23. OSHA 1910.134 (d) Respirator Decision Logic
(d) Selection of Respirators - Respirators for IDLH atmospheres:
Approved respirators:
Full facepiece pressure demand self-contained breathing apparatus (SCBA) certified by NIOSH for a minimum service life of thirty minutes, or
Combination full facepiece pressure demand supplied-air respirator (SAR) with auxiliary self- contained air supply.
All oxygen-deficient atmospheres (less than 19.5% O2 by volume) shall be considered IDLH. Exception: If the employer can demonstrate that, under all foreseeable conditions, oxygen levels in the work area can be maintained within the ranges specified in Table II (i.e., between 19.5% and a lower value that corresponds to an altitude-adjusted oxygen partial pressure equivalent to 16% oxygen at sea level), then any atmosphere-supplying respirator may be used.

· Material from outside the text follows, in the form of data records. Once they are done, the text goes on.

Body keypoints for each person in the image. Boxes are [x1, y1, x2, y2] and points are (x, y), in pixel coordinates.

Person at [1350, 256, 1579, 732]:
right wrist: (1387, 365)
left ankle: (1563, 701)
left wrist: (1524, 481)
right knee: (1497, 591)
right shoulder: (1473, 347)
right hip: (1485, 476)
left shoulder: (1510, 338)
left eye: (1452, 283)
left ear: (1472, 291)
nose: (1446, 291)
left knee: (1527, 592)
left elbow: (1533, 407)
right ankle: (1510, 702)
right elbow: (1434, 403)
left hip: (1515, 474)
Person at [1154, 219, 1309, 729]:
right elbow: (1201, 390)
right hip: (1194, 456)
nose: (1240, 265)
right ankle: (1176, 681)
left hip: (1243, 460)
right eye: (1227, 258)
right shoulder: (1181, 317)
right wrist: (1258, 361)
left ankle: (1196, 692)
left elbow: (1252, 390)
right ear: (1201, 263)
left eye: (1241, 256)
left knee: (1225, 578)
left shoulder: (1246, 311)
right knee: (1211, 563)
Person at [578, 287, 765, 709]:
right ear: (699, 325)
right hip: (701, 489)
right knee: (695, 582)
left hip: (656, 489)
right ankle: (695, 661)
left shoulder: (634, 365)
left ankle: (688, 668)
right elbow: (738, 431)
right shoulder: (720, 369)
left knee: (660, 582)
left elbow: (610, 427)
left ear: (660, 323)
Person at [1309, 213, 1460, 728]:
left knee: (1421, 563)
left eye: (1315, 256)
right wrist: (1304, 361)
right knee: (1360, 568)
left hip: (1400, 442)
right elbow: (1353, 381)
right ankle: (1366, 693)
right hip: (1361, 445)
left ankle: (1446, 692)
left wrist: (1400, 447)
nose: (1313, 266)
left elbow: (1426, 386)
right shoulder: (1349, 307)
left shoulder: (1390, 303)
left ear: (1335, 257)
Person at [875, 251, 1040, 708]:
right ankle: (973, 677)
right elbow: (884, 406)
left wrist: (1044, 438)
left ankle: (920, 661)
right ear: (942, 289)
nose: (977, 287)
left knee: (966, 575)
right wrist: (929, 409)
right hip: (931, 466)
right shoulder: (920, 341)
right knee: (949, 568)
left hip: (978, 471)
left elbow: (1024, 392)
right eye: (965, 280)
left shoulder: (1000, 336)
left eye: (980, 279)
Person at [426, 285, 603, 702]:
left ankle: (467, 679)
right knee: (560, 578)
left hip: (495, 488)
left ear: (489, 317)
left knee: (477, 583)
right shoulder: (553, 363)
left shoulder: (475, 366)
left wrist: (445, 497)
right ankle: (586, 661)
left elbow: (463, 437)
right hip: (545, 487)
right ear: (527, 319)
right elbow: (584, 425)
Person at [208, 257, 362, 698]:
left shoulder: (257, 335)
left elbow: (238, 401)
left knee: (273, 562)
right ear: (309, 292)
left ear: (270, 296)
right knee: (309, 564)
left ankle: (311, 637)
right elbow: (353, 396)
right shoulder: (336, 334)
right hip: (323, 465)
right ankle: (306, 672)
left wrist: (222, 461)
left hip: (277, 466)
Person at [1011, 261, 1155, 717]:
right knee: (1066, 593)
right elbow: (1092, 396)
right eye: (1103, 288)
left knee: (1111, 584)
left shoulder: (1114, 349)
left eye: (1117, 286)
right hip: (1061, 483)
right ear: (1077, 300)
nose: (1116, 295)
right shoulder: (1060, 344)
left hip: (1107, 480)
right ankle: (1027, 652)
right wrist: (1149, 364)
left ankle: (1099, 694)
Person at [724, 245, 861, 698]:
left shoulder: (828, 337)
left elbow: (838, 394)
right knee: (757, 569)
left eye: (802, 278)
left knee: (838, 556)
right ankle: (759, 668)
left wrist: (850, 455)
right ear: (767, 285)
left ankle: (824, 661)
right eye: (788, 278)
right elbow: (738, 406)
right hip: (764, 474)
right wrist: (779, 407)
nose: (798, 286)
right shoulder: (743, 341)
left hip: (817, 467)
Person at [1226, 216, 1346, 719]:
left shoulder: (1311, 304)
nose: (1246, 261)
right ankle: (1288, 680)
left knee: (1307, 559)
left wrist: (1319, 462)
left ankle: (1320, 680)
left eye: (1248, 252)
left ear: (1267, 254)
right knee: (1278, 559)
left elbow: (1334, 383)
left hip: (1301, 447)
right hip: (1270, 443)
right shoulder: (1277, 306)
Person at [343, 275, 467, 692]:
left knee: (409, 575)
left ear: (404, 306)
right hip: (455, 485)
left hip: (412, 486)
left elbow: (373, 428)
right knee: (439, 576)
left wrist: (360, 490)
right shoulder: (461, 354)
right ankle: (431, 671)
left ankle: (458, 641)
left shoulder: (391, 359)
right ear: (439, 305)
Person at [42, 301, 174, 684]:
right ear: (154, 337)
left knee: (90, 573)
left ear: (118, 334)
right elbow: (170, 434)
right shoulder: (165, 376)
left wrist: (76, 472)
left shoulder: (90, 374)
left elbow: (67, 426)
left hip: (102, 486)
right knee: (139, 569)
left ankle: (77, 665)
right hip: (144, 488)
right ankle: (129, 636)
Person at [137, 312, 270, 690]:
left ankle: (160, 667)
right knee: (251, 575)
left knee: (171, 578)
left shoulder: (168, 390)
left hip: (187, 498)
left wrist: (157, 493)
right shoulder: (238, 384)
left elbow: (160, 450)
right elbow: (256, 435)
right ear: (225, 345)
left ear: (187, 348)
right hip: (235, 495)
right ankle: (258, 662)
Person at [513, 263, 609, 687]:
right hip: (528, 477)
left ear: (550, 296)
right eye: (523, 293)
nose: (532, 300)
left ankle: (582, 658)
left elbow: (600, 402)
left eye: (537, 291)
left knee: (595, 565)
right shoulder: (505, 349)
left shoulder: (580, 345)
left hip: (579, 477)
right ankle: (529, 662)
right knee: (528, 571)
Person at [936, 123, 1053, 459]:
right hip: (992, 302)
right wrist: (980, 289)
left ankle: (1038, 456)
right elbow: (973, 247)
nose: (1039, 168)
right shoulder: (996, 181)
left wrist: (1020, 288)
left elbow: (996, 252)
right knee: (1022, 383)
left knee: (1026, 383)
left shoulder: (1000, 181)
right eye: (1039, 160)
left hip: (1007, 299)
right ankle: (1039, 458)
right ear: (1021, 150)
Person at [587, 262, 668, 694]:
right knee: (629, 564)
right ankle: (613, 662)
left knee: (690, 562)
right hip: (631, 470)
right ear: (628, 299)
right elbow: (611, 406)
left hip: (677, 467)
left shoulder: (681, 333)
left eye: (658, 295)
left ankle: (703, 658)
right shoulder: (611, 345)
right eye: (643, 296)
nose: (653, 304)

24. OSHA 1910.134 (d) Respirator Decision Logic
Respirators for Non-IDLH atmospheres:
Employers must use the assigned protection factors (APFs) listed in Table 1 to select a respirator that meets or exceeds the required level of employee protection.
When using a combination respirator (e.g., airline respirators with an air-purifying filter), employers must ensure that the assigned protection factor is appropriate to the mode of operation in which the respirator is being used.

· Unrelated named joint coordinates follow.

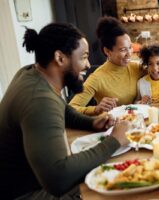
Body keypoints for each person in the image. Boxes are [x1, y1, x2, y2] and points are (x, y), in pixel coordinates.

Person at [0, 23, 130, 200]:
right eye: (83, 57)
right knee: (112, 185)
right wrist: (114, 141)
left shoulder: (31, 73)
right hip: (27, 194)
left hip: (29, 183)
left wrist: (91, 122)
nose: (88, 65)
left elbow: (62, 108)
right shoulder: (39, 100)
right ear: (60, 58)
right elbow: (59, 178)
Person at [69, 16, 144, 116]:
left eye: (130, 47)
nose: (129, 53)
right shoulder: (97, 78)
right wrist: (96, 109)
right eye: (123, 50)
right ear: (107, 51)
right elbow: (71, 109)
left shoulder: (136, 67)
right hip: (112, 127)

Must select a respirator for employee use that maintains the employee’s exposure to the hazardous substance, when measured outside the respirator, at or below the maximum use concentration (MUC).
Must not apply MUCs to conditions that are IDLH; instead must use respirators listed for IDLH conditions in paragraph (d)(2) of this standard.

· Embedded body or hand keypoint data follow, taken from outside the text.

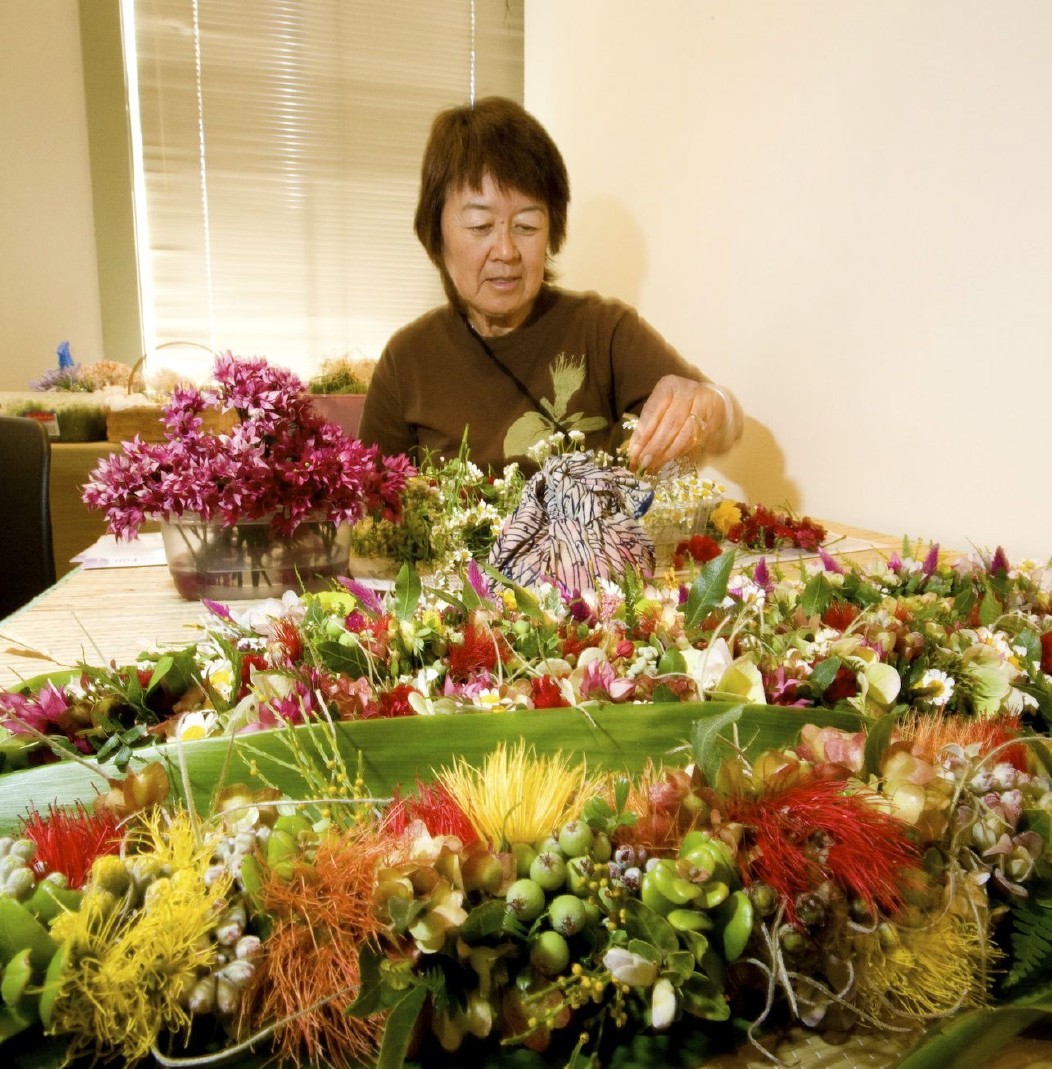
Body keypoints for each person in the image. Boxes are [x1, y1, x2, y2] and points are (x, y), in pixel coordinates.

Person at [358, 96, 743, 475]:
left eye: (526, 226)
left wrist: (710, 405)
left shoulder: (601, 330)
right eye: (480, 226)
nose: (506, 251)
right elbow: (373, 511)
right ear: (437, 233)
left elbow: (727, 423)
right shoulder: (407, 361)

When the calculated MUC exceeds the IDLH level or the performance limits of the cartridge or canister, then employers must set the maximum MUC at that lower limit.
The respirator selected shall be appropriate for the chemical state and physical form of the contaminant.

25. OSHA 1910.134 (d) Respirator Decision Logic
Respirators for non-IDLH atmospheres:
For protection against gases and vapors, the employer shall provide:
an atmosphere-supplying respirator, or
an air-purifying respirator, provided that:
the respirator is equipped with an end-of-service-life indicator (ESLI) certified by NIOSH for the contaminant; or
if there is no ESLI appropriate for conditions of the employer’s workplace, the employer implements a change schedule for canisters and cartridges that will ensure that they are changed before the end of their service life and describes in the respirator program the information and data relied upon and basis for the change schedule and reliance on the data.